→ **Material shown**:
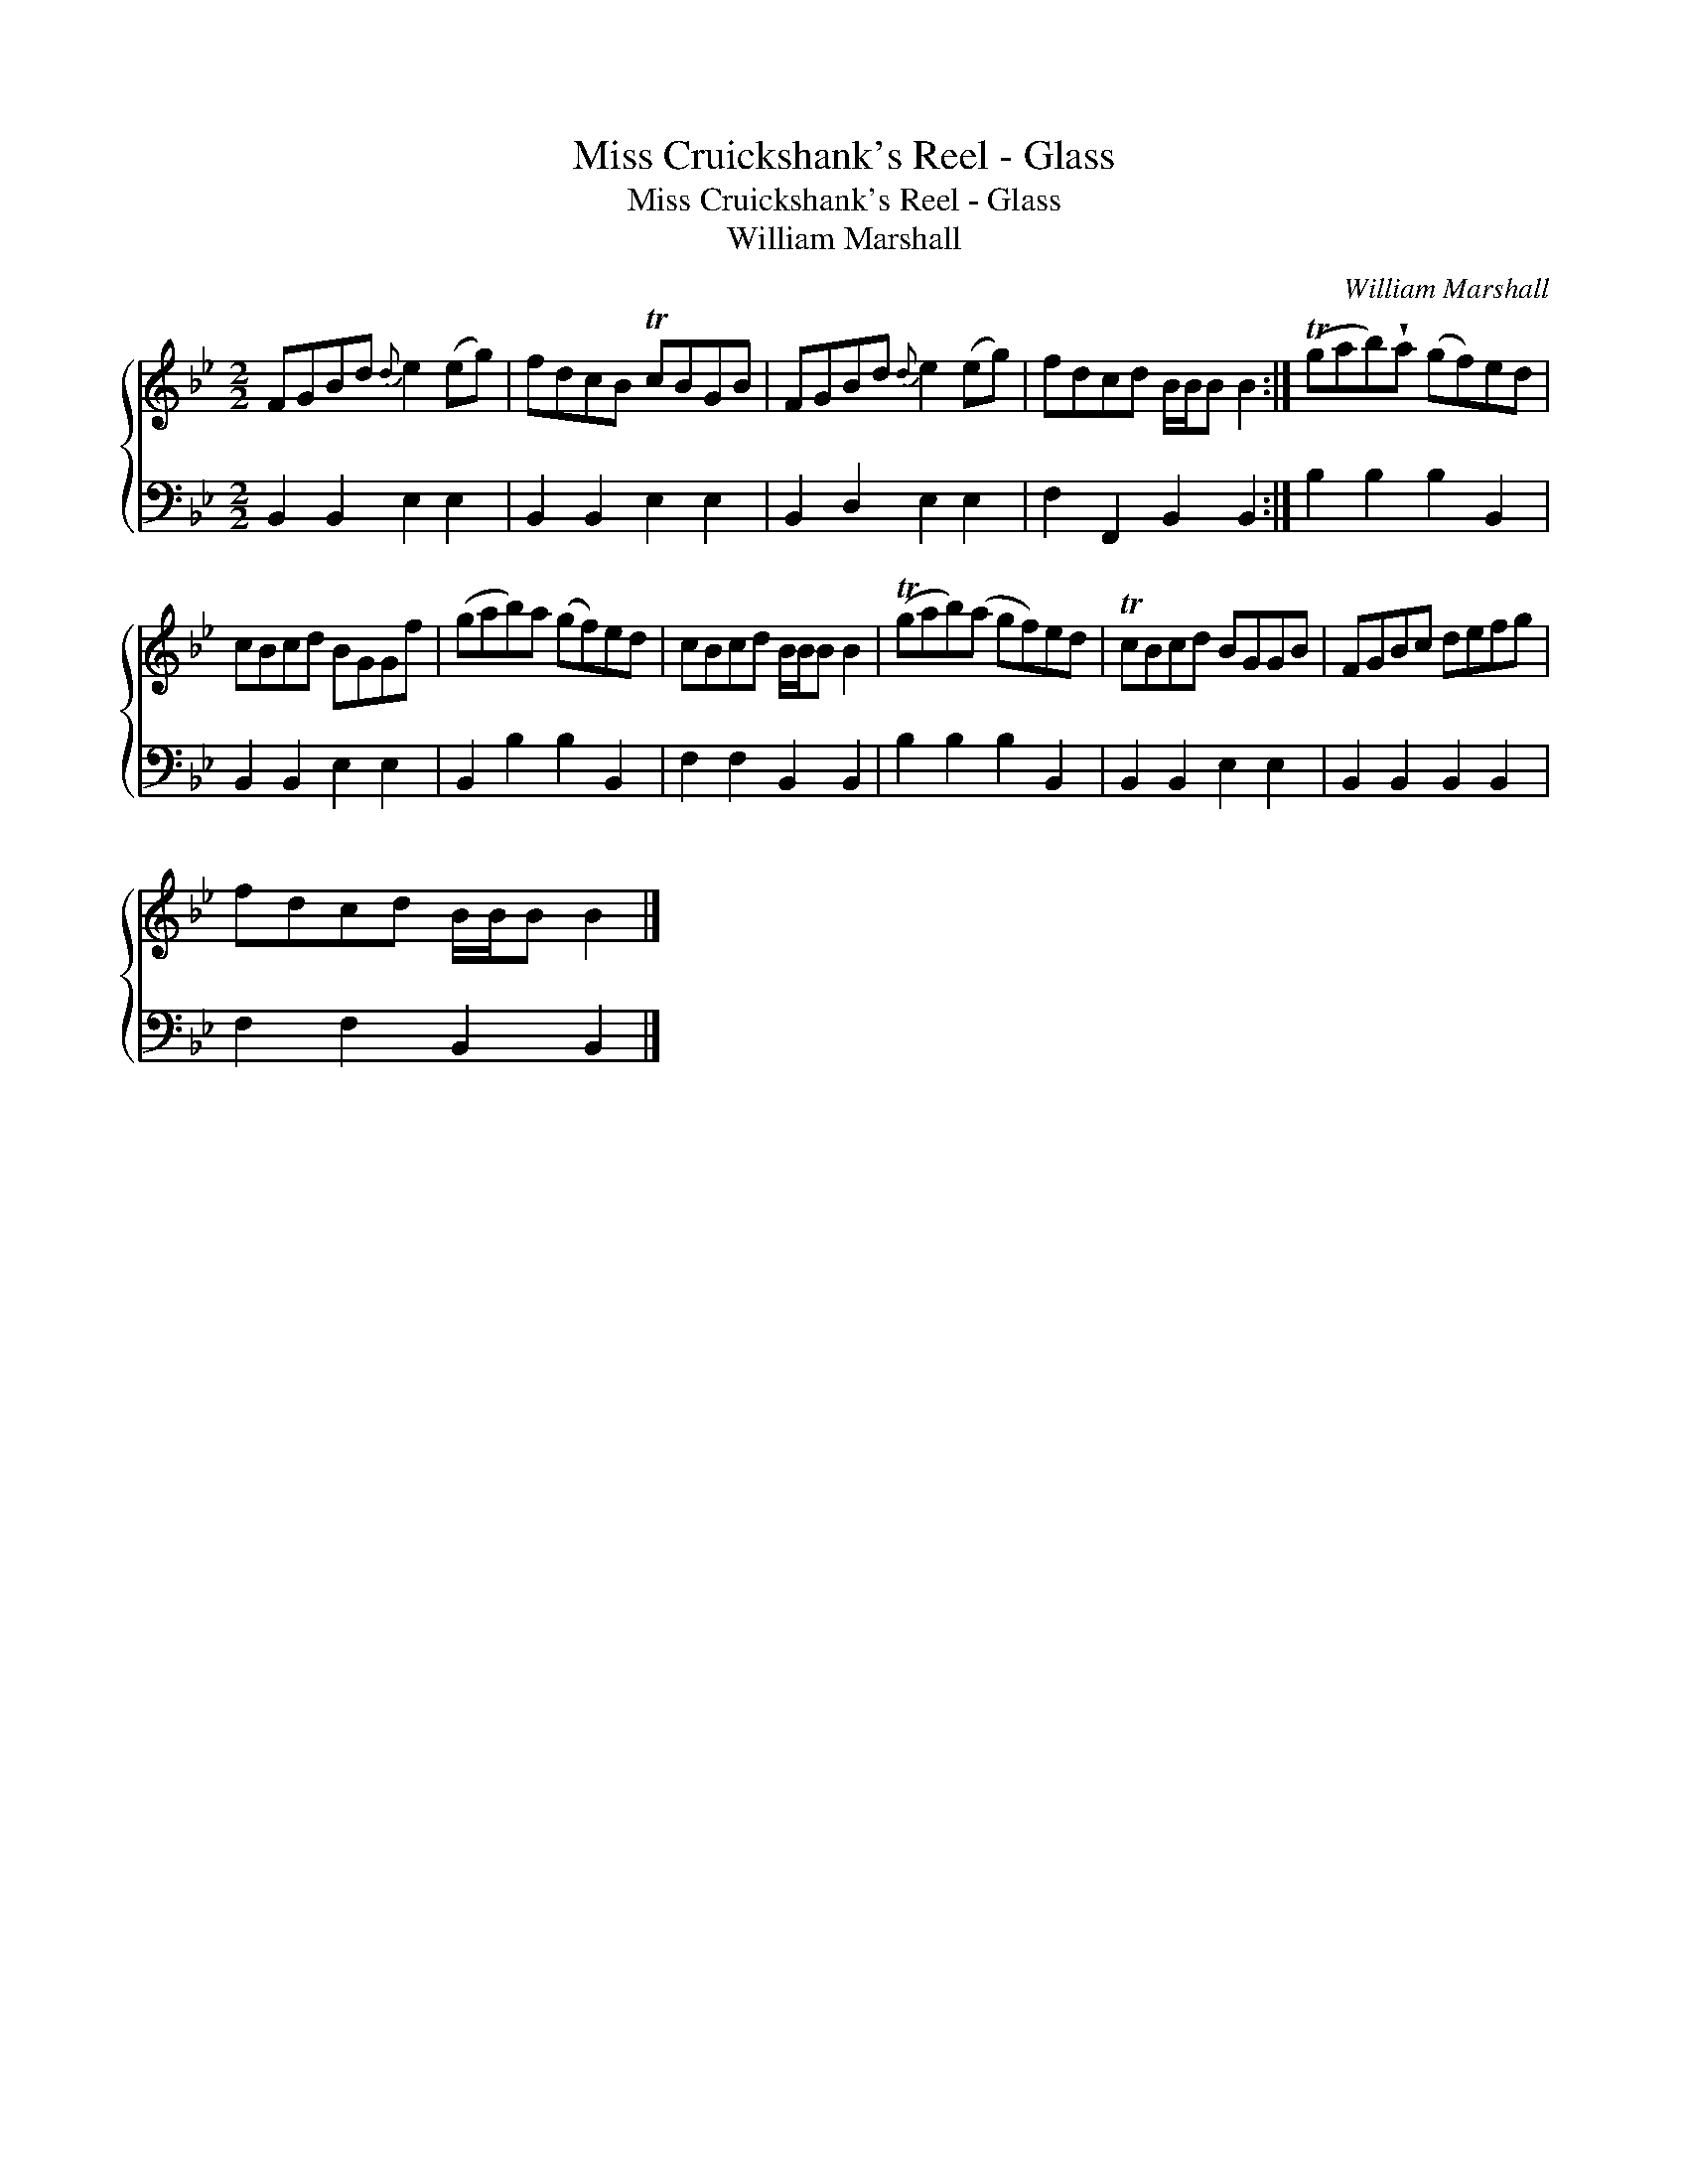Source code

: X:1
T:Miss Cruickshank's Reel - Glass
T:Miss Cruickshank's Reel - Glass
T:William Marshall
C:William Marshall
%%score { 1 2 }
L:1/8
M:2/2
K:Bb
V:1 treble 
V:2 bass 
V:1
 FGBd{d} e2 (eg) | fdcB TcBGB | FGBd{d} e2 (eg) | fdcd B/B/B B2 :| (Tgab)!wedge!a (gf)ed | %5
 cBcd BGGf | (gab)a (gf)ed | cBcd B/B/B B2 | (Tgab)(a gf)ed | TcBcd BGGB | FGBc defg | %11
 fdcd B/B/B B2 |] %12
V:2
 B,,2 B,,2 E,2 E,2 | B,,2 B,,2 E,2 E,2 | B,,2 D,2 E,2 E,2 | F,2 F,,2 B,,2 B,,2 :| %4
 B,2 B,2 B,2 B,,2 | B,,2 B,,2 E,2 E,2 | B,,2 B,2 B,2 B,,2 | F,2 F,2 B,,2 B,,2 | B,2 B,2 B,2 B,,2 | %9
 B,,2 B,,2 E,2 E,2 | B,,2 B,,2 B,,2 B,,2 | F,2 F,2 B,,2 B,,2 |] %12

→ **Aim of the exercise**: Please copy the records above word for word, omitting every picture.

→ **Answer area**:
Source code

: X:1
T:Miss Cruickshank's Reel - Glass
T:Miss Cruickshank's Reel - Glass
T:William Marshall
C:William Marshall
%%score { 1 2 }
L:1/8
M:2/2
K:Bb
V:1 treble 
V:2 bass 
V:1
 FGBd{d} e2 (eg) | fdcB TcBGB | FGBd{d} e2 (eg) | fdcd B/B/B B2 :| (Tgab)!wedge!a (gf)ed | %5
 cBcd BGGf | (gab)a (gf)ed | cBcd B/B/B B2 | (Tgab)(a gf)ed | TcBcd BGGB | FGBc defg | %11
 fdcd B/B/B B2 |] %12
V:2
 B,,2 B,,2 E,2 E,2 | B,,2 B,,2 E,2 E,2 | B,,2 D,2 E,2 E,2 | F,2 F,,2 B,,2 B,,2 :| %4
 B,2 B,2 B,2 B,,2 | B,,2 B,,2 E,2 E,2 | B,,2 B,2 B,2 B,,2 | F,2 F,2 B,,2 B,,2 | B,2 B,2 B,2 B,,2 | %9
 B,,2 B,,2 E,2 E,2 | B,,2 B,,2 B,,2 B,,2 | F,2 F,2 B,,2 B,,2 |] %12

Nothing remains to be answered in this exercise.